=== ASSIGNMENT ===
Your reply should repeat all records verbatim and contain no images.

Source data:
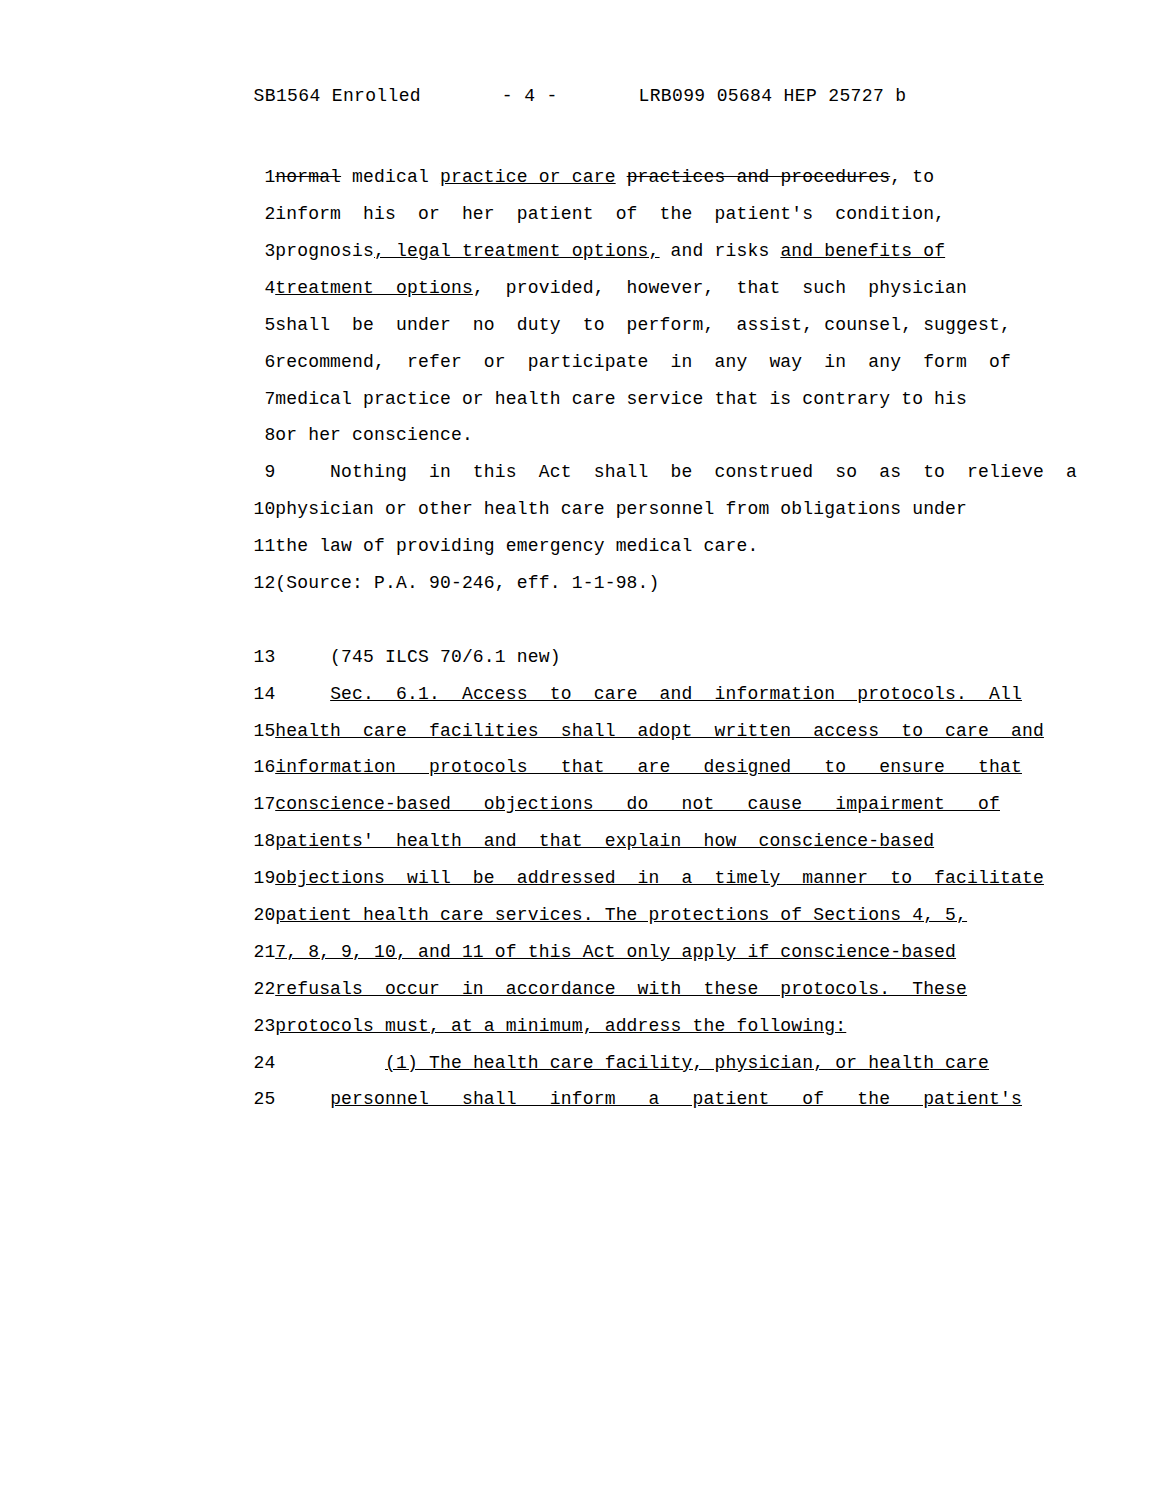SB1564 Enrolled - 4 - LRB099 05684 HEP 25727 b
| 1 | normal medical practice or care practices and procedures , to |
| 2 | inform his or her patient of the patient's condition, |
| 3 | prognosis , legal treatment options, and risks and benefits of |
| 4 | treatment options , provided, however, that such physician |
| 5 | shall be under no duty to perform, assist, counsel, suggest, |
| 6 | recommend, refer or participate in any way in any form of |
| 7 | medical practice or health care service that is contrary to his |
| 8 | or her conscience. |
| 9 | Nothing in this Act shall be construed so as to relieve a |
| 10 | physician or other health care personnel from obligations under |
| 11 | the law of providing emergency medical care. |
| 12 | (Source: P.A. 90-246, eff. 1-1-98.) |
| 13 | (745 ILCS 70/6.1 new) |
| 14 | Sec. 6.1. Access to care and information protocols. All |
| 15 | health care facilities shall adopt written access to care and |
| 16 | information protocols that are designed to ensure that |
| 17 | conscience-based objections do not cause impairment of |
| 18 | patients' health and that explain how conscience-based |
| 19 | objections will be addressed in a timely manner to facilitate |
| 20 | patient health care services. The protections of Sections 4, 5, |
| 21 | 7, 8, 9, 10, and 11 of this Act only apply if conscience-based |
| 22 | refusals occur in accordance with these protocols. These |
| 23 | protocols must, at a minimum, address the following: |
| 24 | (1) The health care facility, physician, or health care |
| 25 | personnel shall inform a patient of the patient's |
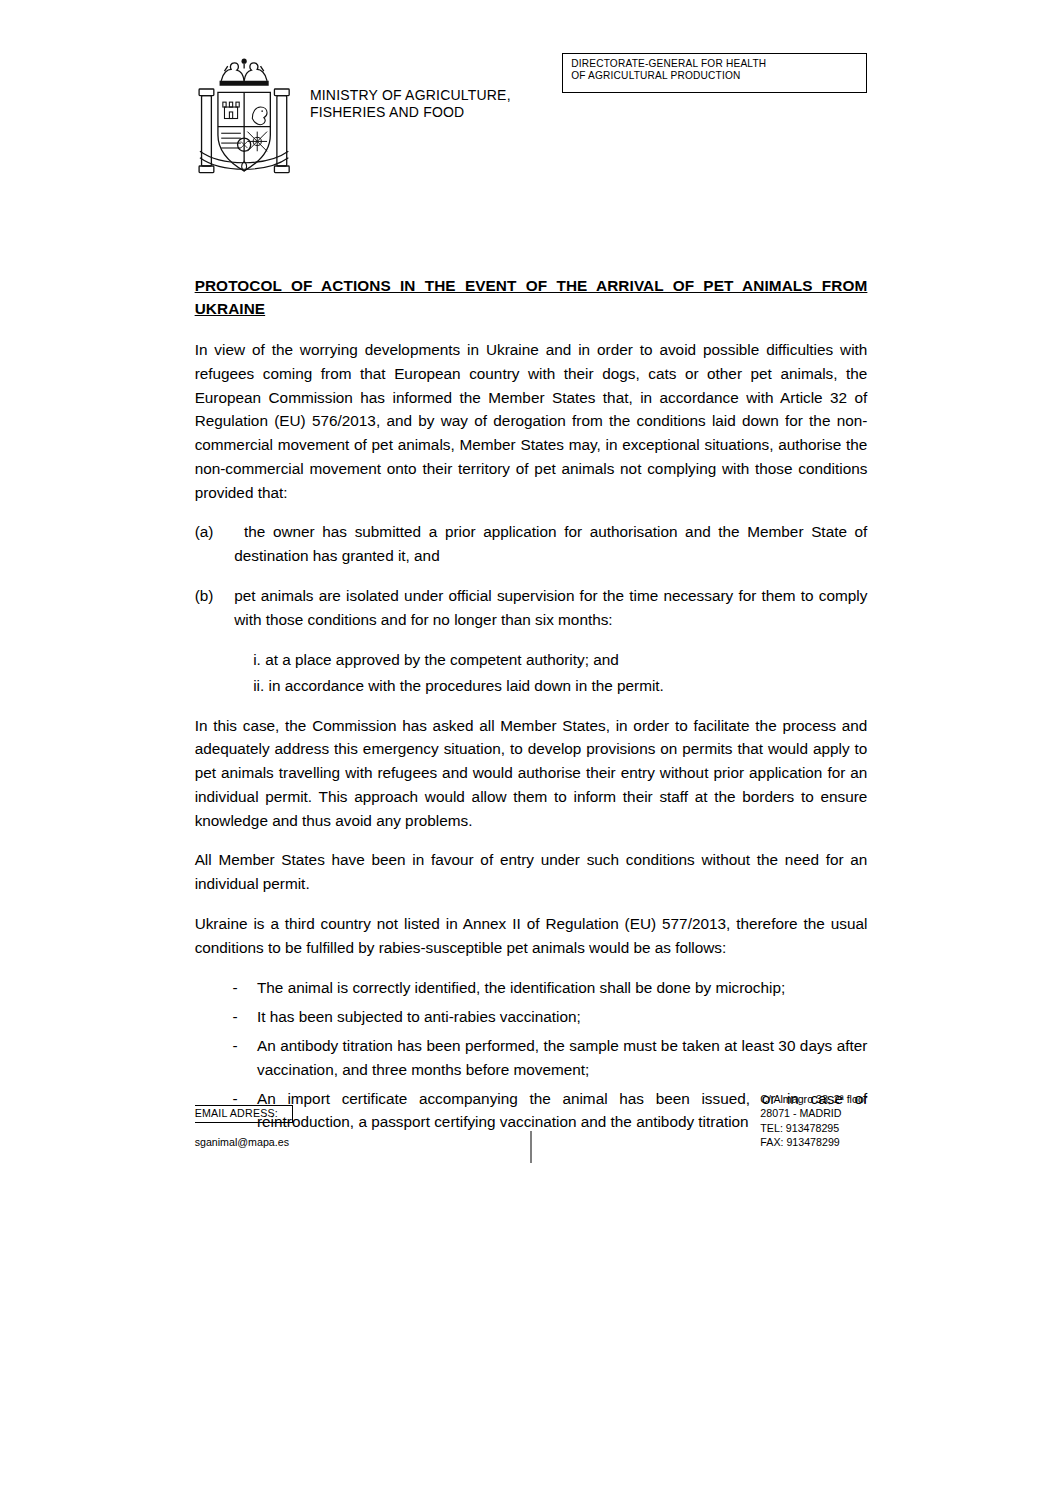MINISTRY OF AGRICULTURE,
FISHERIES AND FOOD
DIRECTORATE-GENERAL FOR HEALTH
OF AGRICULTURAL PRODUCTION
Protocol of actions in the event of the arrival of pet animals from Ukraine
In view of the worrying developments in Ukraine and in order to avoid possible difficulties with refugees coming from that European country with their dogs, cats or other pet animals, the European Commission has informed the Member States that, in accordance with Article 32 of Regulation (EU) 576/2013, and by way of derogation from the conditions laid down for the non-commercial movement of pet animals, Member States may, in exceptional situations, authorise the non-commercial movement onto their territory of pet animals not complying with those conditions provided that:
(a) the owner has submitted a prior application for authorisation and the Member State of destination has granted it, and
(b) pet animals are isolated under official supervision for the time necessary for them to comply with those conditions and for no longer than six months:
i. at a place approved by the competent authority; and
ii. in accordance with the procedures laid down in the permit.
In this case, the Commission has asked all Member States, in order to facilitate the process and adequately address this emergency situation, to develop provisions on permits that would apply to pet animals travelling with refugees and would authorise their entry without prior application for an individual permit. This approach would allow them to inform their staff at the borders to ensure knowledge and thus avoid any problems.
All Member States have been in favour of entry under such conditions without the need for an individual permit.
Ukraine is a third country not listed in Annex II of Regulation (EU) 577/2013, therefore the usual conditions to be fulfilled by rabies-susceptible pet animals would be as follows:
The animal is correctly identified, the identification shall be done by microchip;
It has been subjected to anti-rabies vaccination;
An antibody titration has been performed, the sample must be taken at least 30 days after vaccination, and three months before movement;
An import certificate accompanying the animal has been issued, or in case of reintroduction, a passport certifying vaccination and the antibody titration
EMAIL ADRESS:
sganimal@mapa.es
C/ Almagro 33, 2ª floor
28071 - MADRID
TEL: 913478295
FAX: 913478299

=== ANSWER SECTION ===
SB1564 Enrolled - 4 - LRB099 05684 HEP 25727 b
| 1 | normal medical practice or care practices and procedures , to |
| 2 | inform his or her patient of the patient's condition, |
| 3 | prognosis , legal treatment options, and risks and benefits of |
| 4 | treatment options , provided, however, that such physician |
| 5 | shall be under no duty to perform, assist, counsel, suggest, |
| 6 | recommend, refer or participate in any way in any form of |
| 7 | medical practice or health care service that is contrary to his |
| 8 | or her conscience. |
| 9 | Nothing in this Act shall be construed so as to relieve a |
| 10 | physician or other health care personnel from obligations under |
| 11 | the law of providing emergency medical care. |
| 12 | (Source: P.A. 90-246, eff. 1-1-98.) |
| 13 | (745 ILCS 70/6.1 new) |
| 14 | Sec. 6.1. Access to care and information protocols. All |
| 15 | health care facilities shall adopt written access to care and |
| 16 | information protocols that are designed to ensure that |
| 17 | conscience-based objections do not cause impairment of |
| 18 | patients' health and that explain how conscience-based |
| 19 | objections will be addressed in a timely manner to facilitate |
| 20 | patient health care services. The protections of Sections 4, 5, |
| 21 | 7, 8, 9, 10, and 11 of this Act only apply if conscience-based |
| 22 | refusals occur in accordance with these protocols. These |
| 23 | protocols must, at a minimum, address the following: |
| 24 | (1) The health care facility, physician, or health care |
| 25 | personnel shall inform a patient of the patient's |
MINISTRY OF AGRICULTURE,
FISHERIES AND FOOD
DIRECTORATE-GENERAL FOR HEALTH
OF AGRICULTURAL PRODUCTION
Protocol of actions in the event of the arrival of pet animals from Ukraine
In view of the worrying developments in Ukraine and in order to avoid possible difficulties with refugees coming from that European country with their dogs, cats or other pet animals, the European Commission has informed the Member States that, in accordance with Article 32 of Regulation (EU) 576/2013, and by way of derogation from the conditions laid down for the non-commercial movement of pet animals, Member States may, in exceptional situations, authorise the non-commercial movement onto their territory of pet animals not complying with those conditions provided that:
(a) the owner has submitted a prior application for authorisation and the Member State of destination has granted it, and
(b) pet animals are isolated under official supervision for the time necessary for them to comply with those conditions and for no longer than six months:
i. at a place approved by the competent authority; and
ii. in accordance with the procedures laid down in the permit.
In this case, the Commission has asked all Member States, in order to facilitate the process and adequately address this emergency situation, to develop provisions on permits that would apply to pet animals travelling with refugees and would authorise their entry without prior application for an individual permit. This approach would allow them to inform their staff at the borders to ensure knowledge and thus avoid any problems.
All Member States have been in favour of entry under such conditions without the need for an individual permit.
Ukraine is a third country not listed in Annex II of Regulation (EU) 577/2013, therefore the usual conditions to be fulfilled by rabies-susceptible pet animals would be as follows:
The animal is correctly identified, the identification shall be done by microchip;
It has been subjected to anti-rabies vaccination;
An antibody titration has been performed, the sample must be taken at least 30 days after vaccination, and three months before movement;
An import certificate accompanying the animal has been issued, or in case of reintroduction, a passport certifying vaccination and the antibody titration
EMAIL ADRESS:
sganimal@mapa.es
C/ Almagro 33, 2ª floor
28071 - MADRID
TEL: 913478295
FAX: 913478299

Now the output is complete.